_Document:_
State and Territory Governments should introduce legislation to provide that, where a survivor wishes to commence proceedings for damages in respect of institutional child sexual abuse where the institution is alleged to be an institution with which a property trust is associated, then unless the institution nominates a proper defendant to sue that has sufficient assets to meet any liability arising from the proceedings:

(a)       the property trust is a proper defendant to the litigation;

(b)any liability of the institution with which the property trust is associated that arises from the proceedings can be met from the assets of the trust.[29]

[28]Ibid [20].

[29]Royal Commission into Institutional Responses to Child Sexual Abuse (Redress and Civil Litigation Report, August 2015) p 511.

_Complete the following:_
**A.** Answer these questions from the recommendation on property trusts:
(i) Who should introduce the legislation?
(ii) Which report, with its month and year, is cited in note [29]?
(iii) Under (b), from what can a liability of the institution be met?
**B.** Say whether each statement agrees with the recommendation on property trusts. Answer yes or no and quote the deciding words.
(i) The recommended provisions apply when the institution nominates a proper defendant with sufficient assets.
(ii) Under (a), the property trust is a proper defendant to the litigation.
(iii) The report cited in note [29] is dated August 2015.

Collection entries
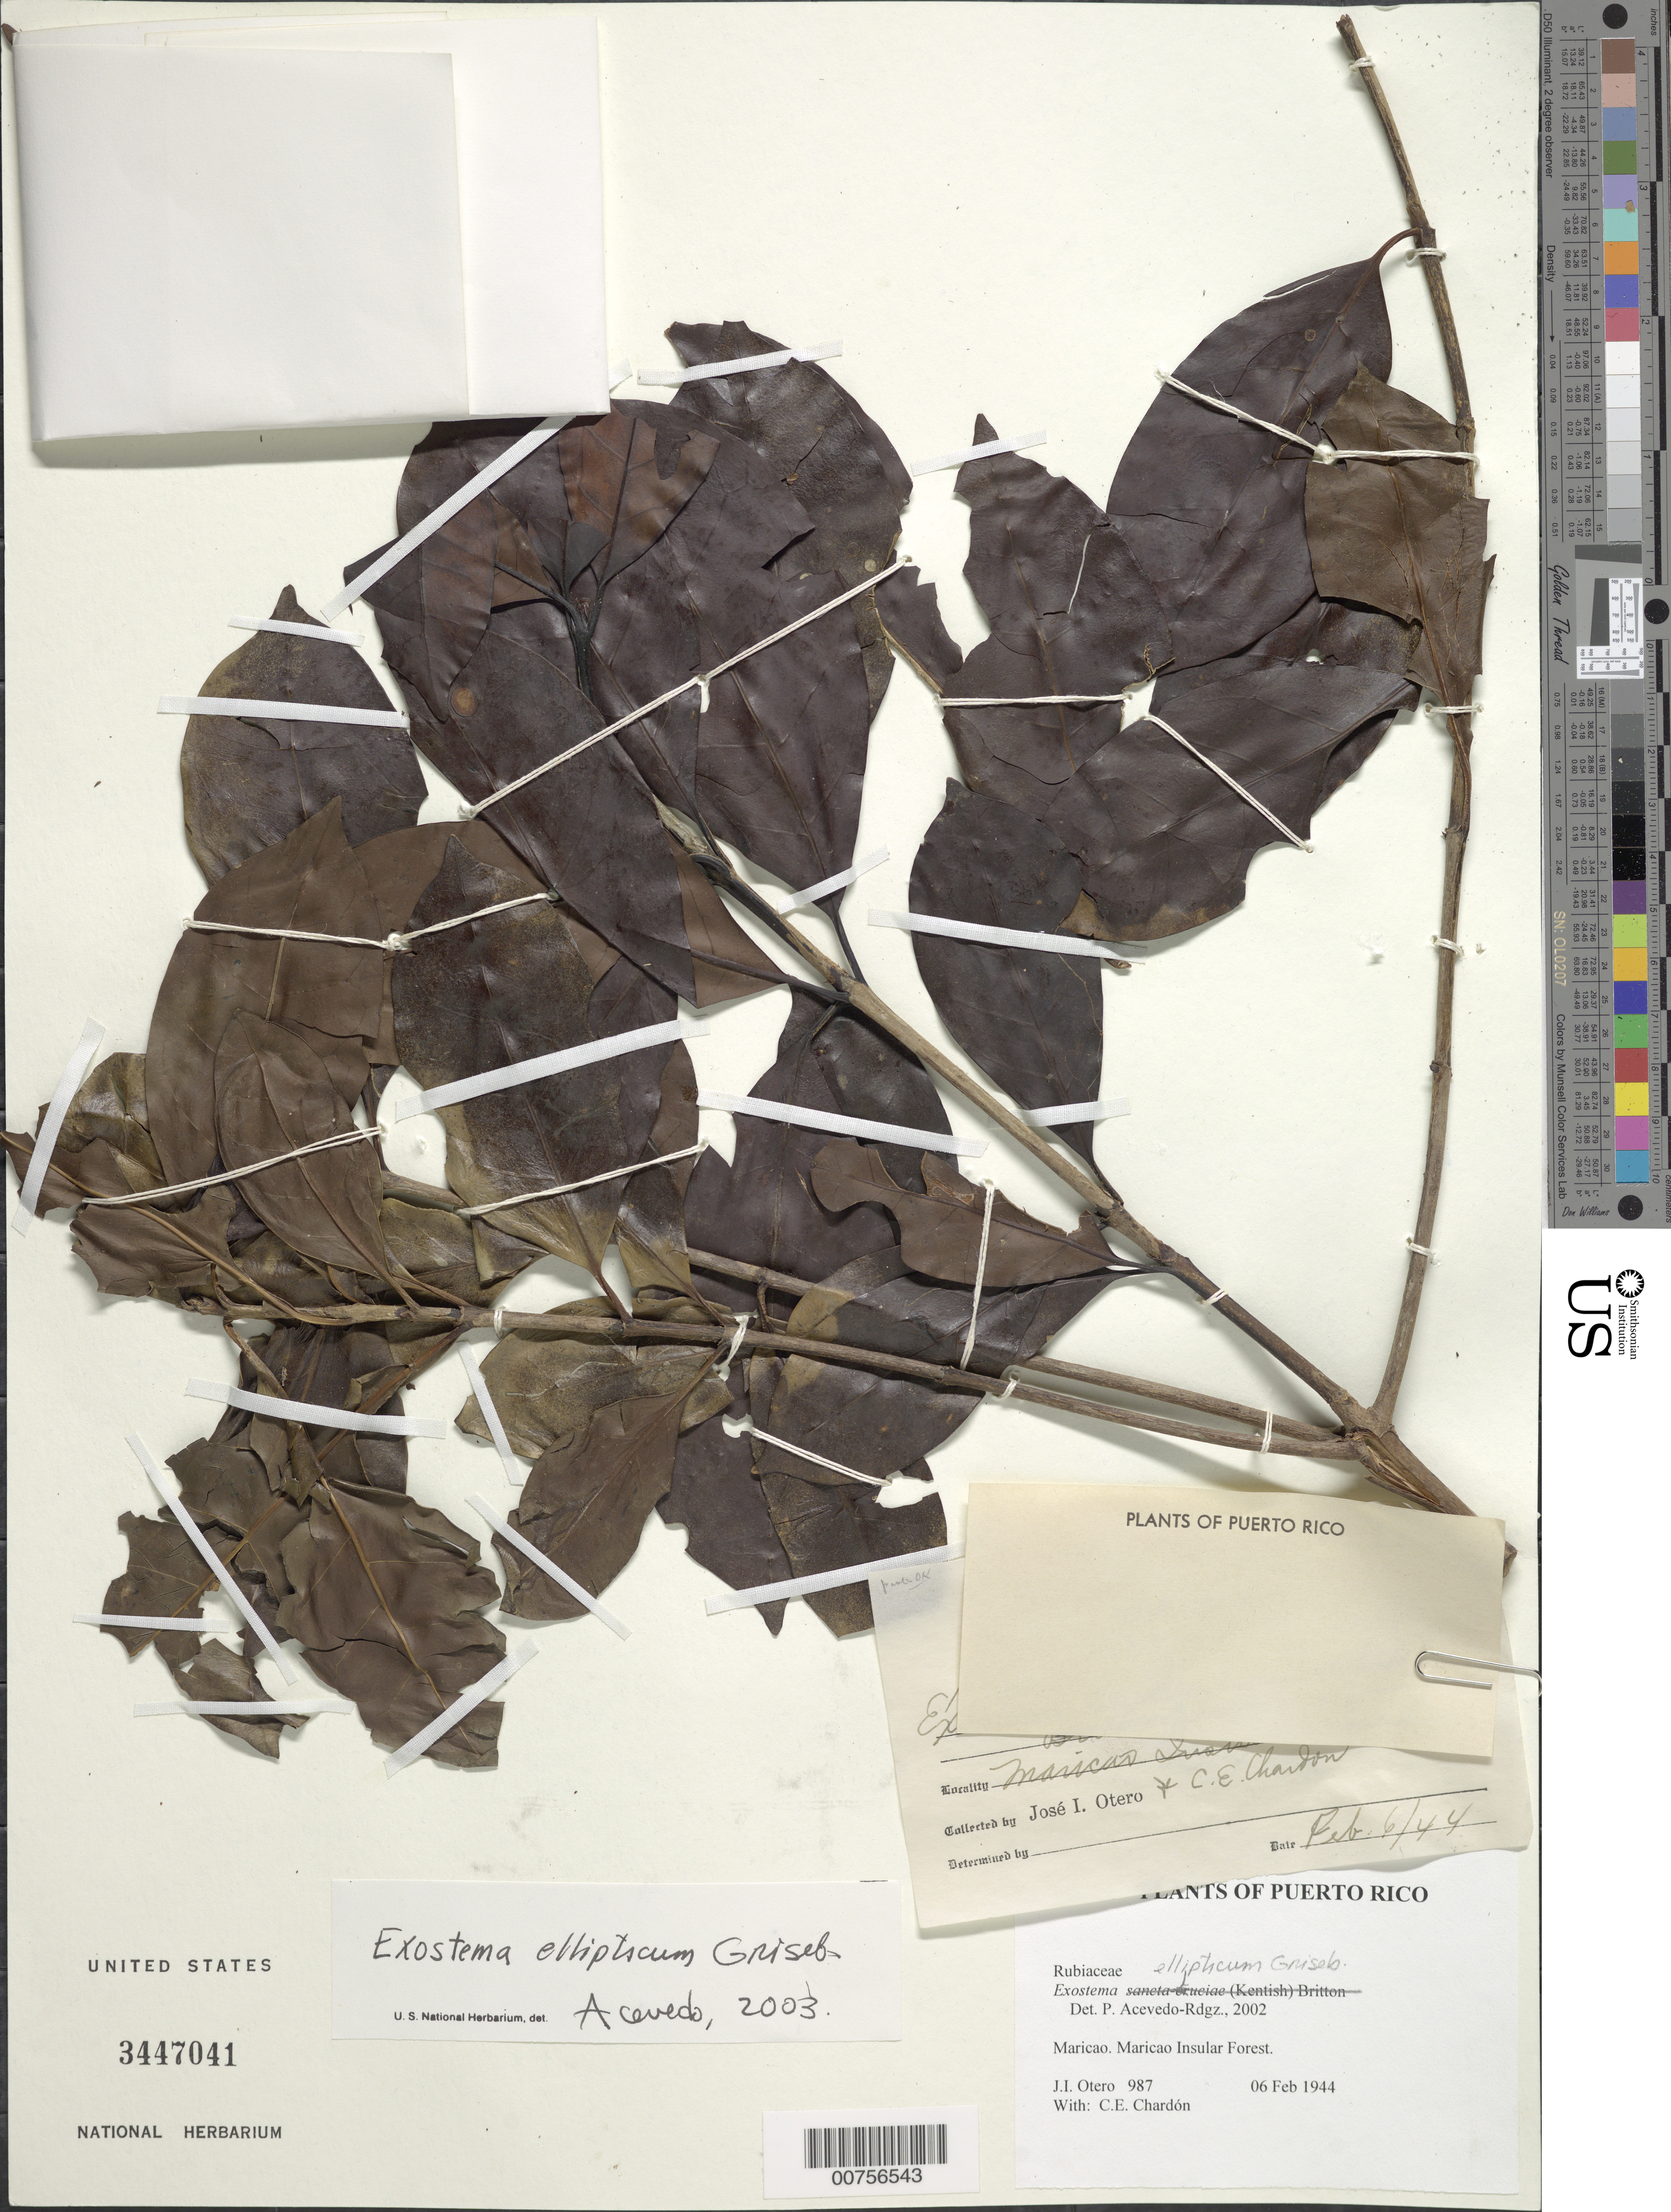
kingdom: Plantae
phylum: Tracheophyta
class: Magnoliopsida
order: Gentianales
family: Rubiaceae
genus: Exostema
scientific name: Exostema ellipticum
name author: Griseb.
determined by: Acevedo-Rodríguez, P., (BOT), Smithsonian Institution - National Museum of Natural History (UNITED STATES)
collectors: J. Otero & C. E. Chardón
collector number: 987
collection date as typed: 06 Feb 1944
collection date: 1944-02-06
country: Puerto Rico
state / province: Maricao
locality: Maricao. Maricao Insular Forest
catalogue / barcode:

_Solutions to the tasks:_
**A.**
(i) State and Territory Governments
(ii) The Redress and Civil Litigation Report of the Royal Commission into Institutional Responses to Child Sexual Abuse, August 2015
(iii) The assets of the trust

**B.**
(i) No: "unless the institution nominates a proper defendant to sue that has sufficient assets to meet any liability arising from the proceedings"
(ii) Yes: "the property trust is a proper defendant to the litigation"
(iii) Yes: "Redress and Civil Litigation Report, August 2015"